For many students, particularly those who are less well-off, COVID-19 has been an enormous struggle – both mentally and academically.
In May, a study found that the approximate impact of a term of school closures for disadvantaged students range from 1.5 weeks to 3.3 weeks of lost learning, depending on subject and year level.
As many Victorian parents again gear up to teach their children from home, two experts say strong cooperation between schools and parents is fundamental to supporting children during this challenging and uncertain time.
Dr Rouse says teachers and families have developed a greater recognition and understanding of the role each plays as shared partners in the child’s learning process.
“The pandemic has meant teachers and parents have had to rely on each other so children remain engaged and connected,” she said.
"During the initial lockdowns, teachers had to rely on parents to ensure children were able to process and work through tasks; parents had to rely on teachers to make sure work was available and expectations clear”.
Dr Rouse pointed out that parents and teachers have both had to work from home and deal with the issues that come with meeting their own work commitments whilst supporting their children.
"Teachers with their own children have developed a deeper understanding of the work parents were doing in the background.

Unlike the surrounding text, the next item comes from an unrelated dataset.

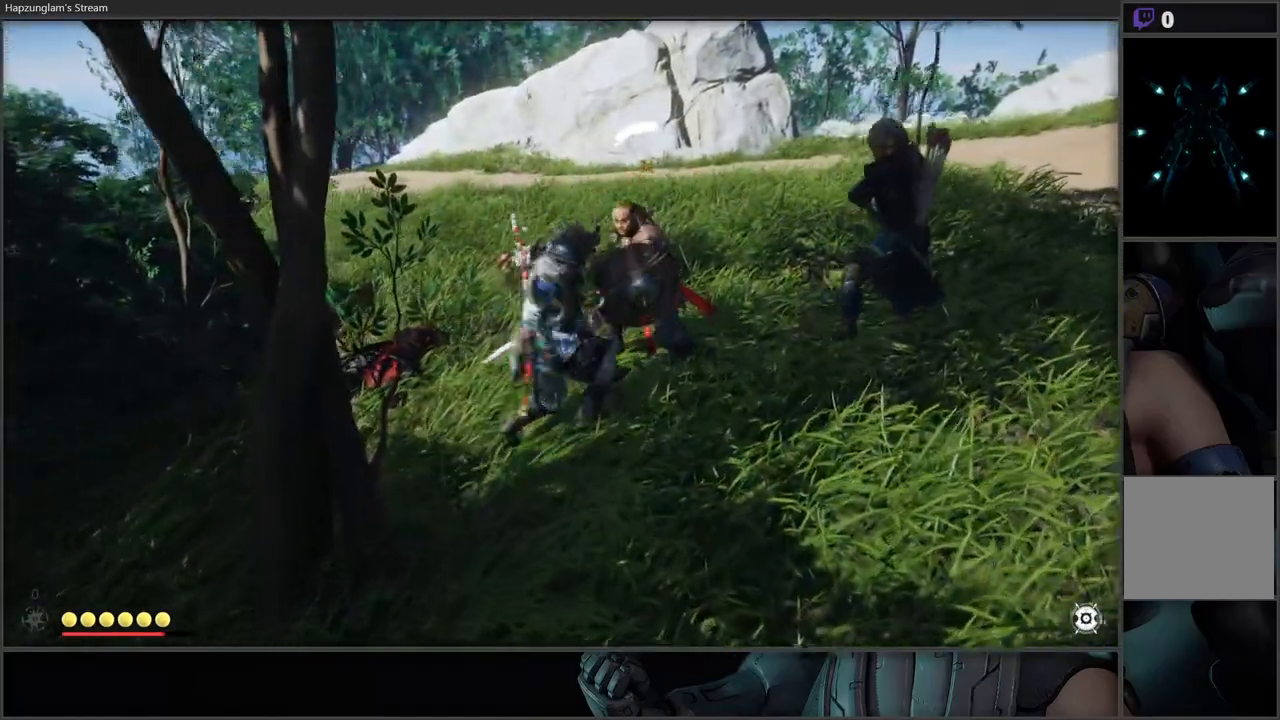
{"buttons": [], "left_stick": "center", "right_stick": "center", "events": [[50, "X", "down"], [133, "X", "up"], [217, "X", "down"], [350, "X", "up"]]}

This has led to deeper reciprocal understanding, and stronger connections,” she explained.
Dr Rouse said the focus on partnerships creates opportunities for schools to re-imagine the role of parents, to shift the rhetoric from being ‘involved’ or ‘not involved’ to a much deeper appreciation of what a ‘shared partnership’ can be.
"I hope that teachers and parents will continue to build on this partnership long after the pandemic has ended”.

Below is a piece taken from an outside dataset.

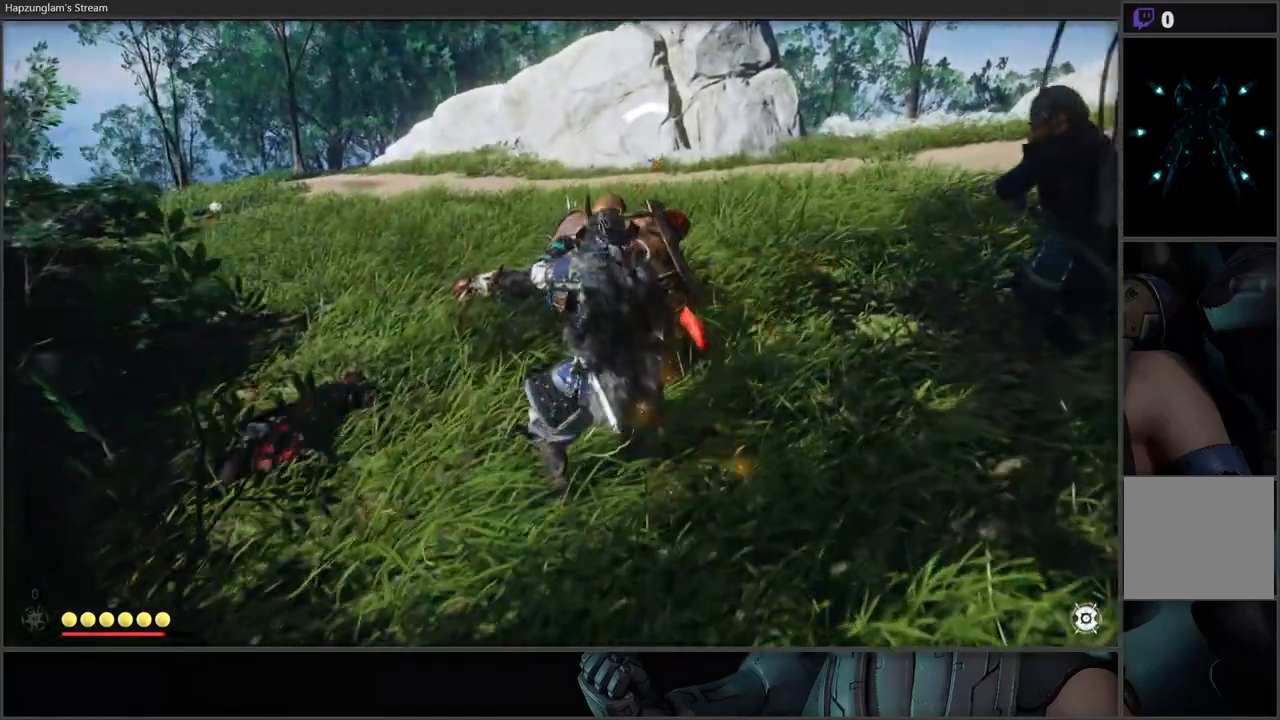
{"buttons": [], "left_stick": "center", "right_stick": "center", "events": [[150, "Y", "down"], [283, "Y", "up"], [350, "Y", "down"], [467, "Y", "up"]]}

Greater flexibility with schoolwork ‘ideal’
Dr Rebecca English, an expert on homeschooling at QUT said anecdotal evidence from parents suggests a ‘third way’ between full time school and home education would be ideal."
“Families' experience of the COVID-19 response suggests that, both during and after the pandemic, it would be invaluable to provide greater flexibility in the way school work is set, and the time children spend between the school and the home,” she said.
"There are many changes that could be made to the organisation of education going forward”.
Dr English said that it was anecdotally noted that parents who were able to supervise their children's education at home found a gap between what schools had set, and how long that work took to complete.
“It was different to a school day and bore little correlation to the amount of time parents needed children doing something so they could work effectively,” she said.
"Some parents noted their children’s improvement in some subjects, perhaps due to an absence of distraction from other children and the dynamics of the classroom environment”.
Dr English noted an increase in the numbers of families contacting home education support services asking for advice and a jump in membership, with some families deciding to continue home educating.
"Going forward, feedback from parents suggests a ‘third way’ between full time school and home education would be ideal,” she said.
“Especially if they were able to continue working from home some days a week. It may be that working from home and part-time school might assist parents to manage the long holiday breaks during the year as well”.